GIVEN TEXT:
----
Effect of Linoleic Acid Concentration on Conjugated Linoleic Acid Production by Butyrivibrio fibrisolvens A38

Abstract

Butyrivibrio fibrisolvens A38 inocula were inhibited by as little as 15 μM linoleic acid (LA), but growing cultures tolerated 10-fold more LA before growth was inhibited. Growing cultures did not produce significant amounts of cis-9, trans-11 conjugated linoleic acid (CLA) until the LA concentration was high enough to inhibit biohydrogenation, growth was inhibited, and lysis was enhanced. Washed-cell suspensions that were incubated anaerobically with 350 μM LA converted most of the LA to hydrogenated products, and little CLA was detected. When the washed-cell suspensions were incubated aerobically, biohydrogenation was inhibited, CLA production was at least twofold greater, and CLA persisted. The LA isomerase reaction was very rapid, but the LA isomerase did not recycle like a normal enzyme to catalyze more substrate. Cells that were preincubated with CLA lost their ability to produce more CLA from LA, and the CLA accumulation was directly proportional (r2 = 0.98) to the initial cell density. Growing cells were as sensitive to CLA as LA, the LA isomerase and reductases of biohydrogenation were linked, and free CLA was not released. Because growing cultures of B. fibrisolvens A38 did not produce significant amounts of CLA until the LA concentration was high, biohydrogenation was arrested, and the cell density had declined, the flow of CLA from the rumen may be due to LA-dependent bacterial inactivation, death, or lysis.
----
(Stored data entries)
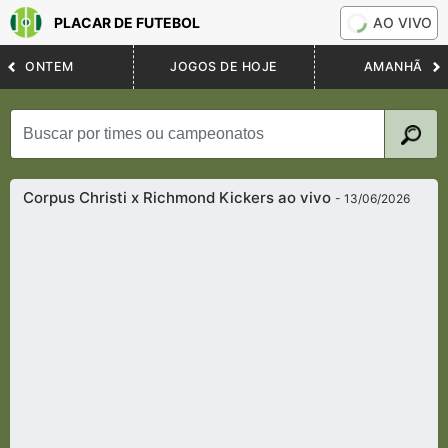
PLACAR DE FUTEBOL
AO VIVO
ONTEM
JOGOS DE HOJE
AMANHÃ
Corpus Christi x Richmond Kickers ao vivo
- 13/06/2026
----
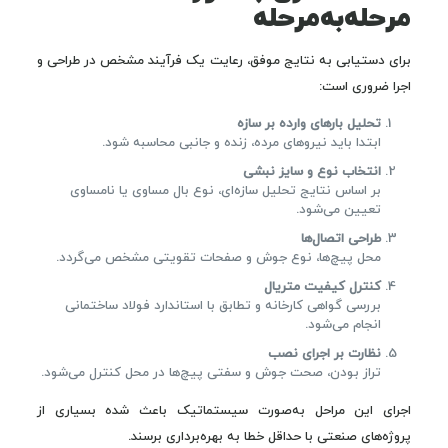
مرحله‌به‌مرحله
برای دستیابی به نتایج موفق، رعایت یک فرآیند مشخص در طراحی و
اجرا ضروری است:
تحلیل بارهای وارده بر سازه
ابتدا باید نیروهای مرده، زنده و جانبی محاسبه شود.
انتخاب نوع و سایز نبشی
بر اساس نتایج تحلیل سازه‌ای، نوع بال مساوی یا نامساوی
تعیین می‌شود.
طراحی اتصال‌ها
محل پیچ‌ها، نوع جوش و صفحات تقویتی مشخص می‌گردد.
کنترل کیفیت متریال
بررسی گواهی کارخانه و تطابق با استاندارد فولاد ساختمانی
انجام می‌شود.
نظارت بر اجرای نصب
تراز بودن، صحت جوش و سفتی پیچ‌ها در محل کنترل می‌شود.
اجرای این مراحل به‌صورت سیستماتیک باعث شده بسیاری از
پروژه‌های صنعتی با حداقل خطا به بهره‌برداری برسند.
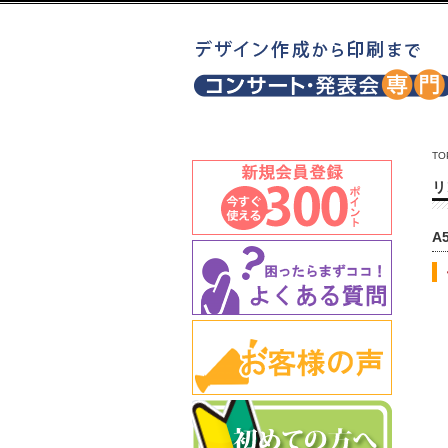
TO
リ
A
----
CHECK YOUR UNDERSTANDING:
1. Rewrite the abstract's paragraph beginning "Butyrivibrio fibrisolvens A38 inocula were inhibited" as a short bulleted list that keeps its main findings.
2. Answer these questions from the abstract:
(a) What is the lowest LA concentration that inhibited the inocula?
(b) What concentration of LA was used with the washed-cell suspensions incubated anaerobically?
(c) What r2 value is given for the relationship between CLA accumulation and initial cell density?
3. For each statement, say whether it agrees with the abstract. Answer yes or no, and quote the deciding words.
(a) Aerobic incubation of washed-cell suspensions at least doubled CLA production.
(b) Cells preincubated with CLA produced more CLA from LA.
(c) Growing cells were less sensitive to CLA than to LA.
Draw your answers from the abstract only.

SOLVED TASKS:
1.
- Inocula were inhibited by as little as 15 μM LA. Growing cultures tolerated 10-fold more LA before growth was inhibited.
- Growing cultures made little cis-9, trans-11 CLA until LA was high enough to inhibit biohydrogenation, inhibit growth and enhance lysis.
- Washed-cell suspensions incubated anaerobically with 350 μM LA converted most LA to hydrogenated products, and little CLA was detected.
- Under aerobic incubation, biohydrogenation was inhibited, CLA production was at least twofold greater, and CLA persisted.
- The LA isomerase reaction was very rapid, but the enzyme did not recycle to catalyze more substrate.
- Cells preincubated with CLA lost their ability to make more CLA from LA.
- CLA accumulation was directly proportional to initial cell density (r2 = 0.98).
- Growing cells were as sensitive to CLA as to LA.
- The isomerase and the biohydrogenation reductases were linked, and free CLA was not released.
- CLA flow from the rumen may be due to LA-dependent bacterial inactivation, death or lysis.

2.
(a) 15 μM
(b) 350 μM
(c) 0.98

3.
(a) Yes: "CLA production was at least twofold greater"
(b) No: "Cells that were preincubated with CLA lost their ability to produce more CLA from LA"
(c) No: "Growing cells were as sensitive to CLA as LA"